Game of Thrones, dırırırım. Günümüzün yüksek puanlı yapımlarından birisi olan dizimiz, diğer dizilerden farklı olarak sezon finallerinde çok bir şey değiştirmedi. Zaten normal bölümleri o kadar üst düzeydi ki, sezon finallerine fazla bir yük düşmüyordu. İlk sezon Edward Stark'ın ölümü ile sarsıldık hepimiz. Kızlarının gözlerinin önünde vurdular kafasını. Birisi sarayda küçük prensin yanında kalmaya zorlandı, diğeri ise kaçtı. İlk sezonun bize öğrettiği en önemli söz ise şuydu, "not today."
İkinci sezon işler kaos ortamına girdi. Kaos ortamı derken, tam olarak "taht oyunları"nın içine girmiş bulunduk. Bir yandan büyüyen ejdercikler, bir yandan paralar-kadınlar, bir yandan ünvanlar.. Savaş sahneleri ise ayrı bir muazzamdı. Son bölümde gördüğümüz ak gezegenler ile gözlerim ekrana yapışıp kaldı. Bekliyoruz çıkacağı zamanı, 31 Mart'ı, bu yapımın sırtı kolay kolay yere gelmez.
Not: Kitabını okumanızı tavsiye ederim. Dizi gayet işlenmiş durumda ancak kitabın tadı çok daha farklı.

House of Anubis, ah şu gençlik dizileri. Oturdum ve iki günde tüm diziyi bitirdim. Çok mu kaliteliydi? Hayır. Çok mu esrarengizdi?
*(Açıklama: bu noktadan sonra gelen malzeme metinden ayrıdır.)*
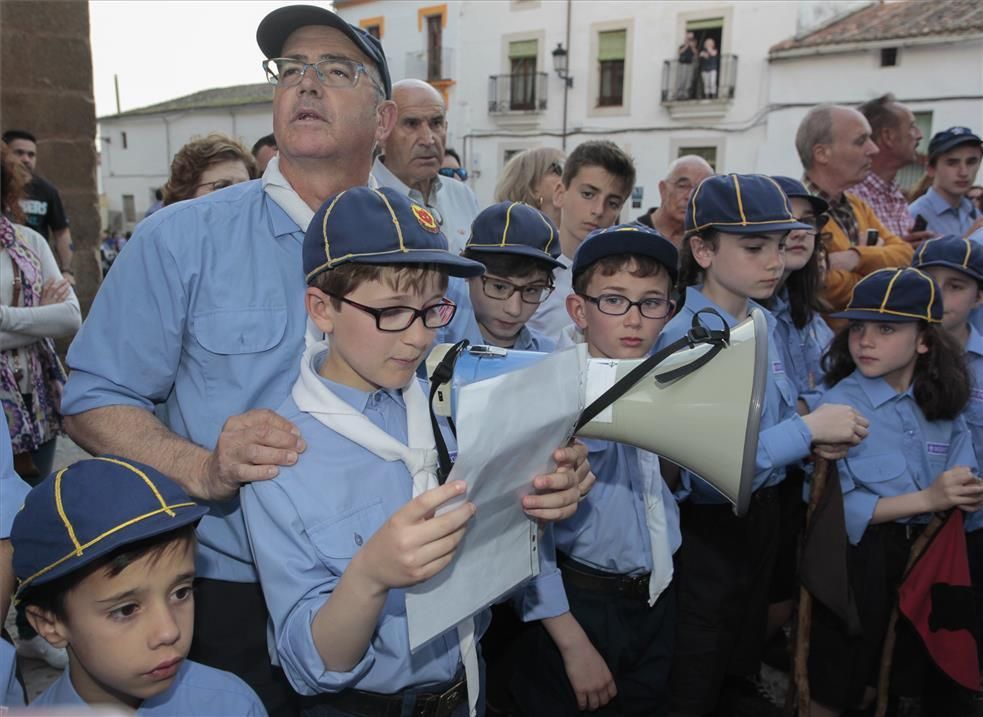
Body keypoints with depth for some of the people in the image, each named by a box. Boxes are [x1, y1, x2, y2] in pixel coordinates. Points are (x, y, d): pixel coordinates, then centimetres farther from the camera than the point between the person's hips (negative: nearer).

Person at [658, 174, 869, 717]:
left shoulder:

Hayır. "Ee peki neden izledin o zaman?" diye soracak olursanız kızları fena değildi..

Şakayı bırakmak gerekirsek konusu hoşuma gitti ve izledim, sezon finallerini ise gayet başarılı buldum. Nina-Fabian ilişkisi güzeldi, malesef sonuna kadar sürmedi. Söylenecek fazla bir söz yok, kendi çapında ayakta kalmaya çalışan bir yapım işte..

Bir iki kelime de kötü kimyacımız için yazalım. Breaking Bad'den bahsediyorum tabi ki. Çocukluktan beri kimya fanatiği bir adama bu diziyi verirseniz tabi ki bir günde suyunu çıkarana kadar izler.. 
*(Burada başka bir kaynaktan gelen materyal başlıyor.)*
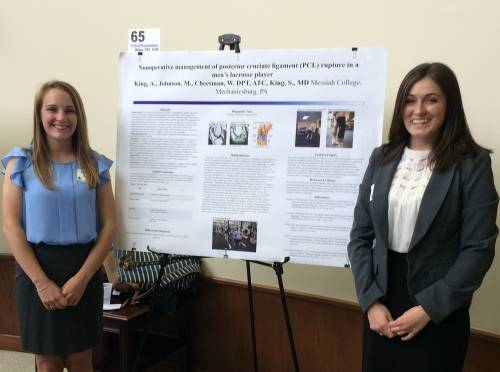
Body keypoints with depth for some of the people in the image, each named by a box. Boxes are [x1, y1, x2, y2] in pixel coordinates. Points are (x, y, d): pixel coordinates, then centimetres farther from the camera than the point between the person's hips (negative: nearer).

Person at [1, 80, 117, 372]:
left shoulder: (95, 164, 3)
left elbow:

Sezonlara teker teker yorum yapmaya gerek yok. Zira her sezon kendine özgü bir güzelliğe sahip. Kanserli öğretmenimizin profesyonel olma yolunda yaptıkları seyretmeye değerdi, "Yo, b*tch" kelimeleri ile tandığımız Jesse'ye ise kelimeler bulmaya zorlanıyorum. Bryan Cranston (Walt) hayatının rolünü oynaya dursun, Aaron Paul'un Emmy'de söylediği sözle veda ediyorum size, "Yo, emmy b*tch!"